» **What is needed**
Without the pictures, give the listing below again exactly.

======

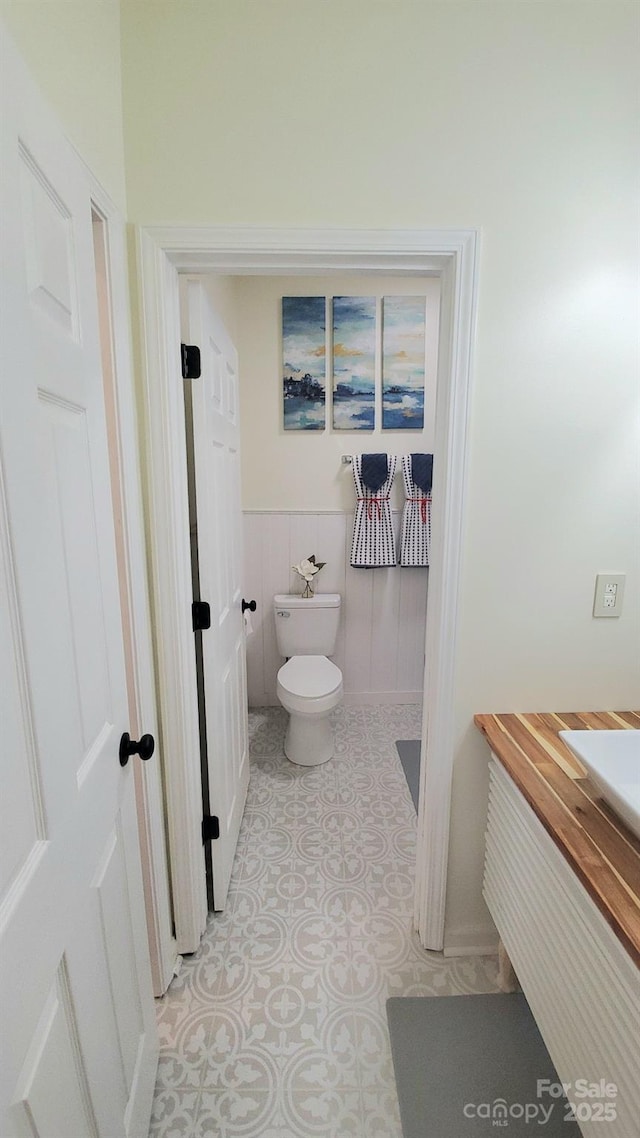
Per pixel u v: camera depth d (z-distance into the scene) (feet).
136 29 3.50
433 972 4.71
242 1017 4.31
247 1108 3.69
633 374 4.06
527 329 3.94
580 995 2.95
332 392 8.78
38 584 1.99
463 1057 4.01
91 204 3.05
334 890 5.62
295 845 6.27
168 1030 4.21
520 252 3.84
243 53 3.54
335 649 9.53
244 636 6.85
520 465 4.13
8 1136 1.71
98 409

======

» **Output below**
Per pixel u v: camera depth d (z-distance into the scene) (feet).
136 29 3.50
433 972 4.71
242 1017 4.31
247 1108 3.69
633 374 4.06
527 329 3.94
580 995 2.95
332 392 8.78
38 584 1.99
463 1057 4.01
91 204 3.05
334 890 5.62
295 845 6.27
168 1030 4.21
520 252 3.84
243 53 3.54
335 649 9.53
244 636 6.85
520 465 4.13
8 1136 1.71
98 409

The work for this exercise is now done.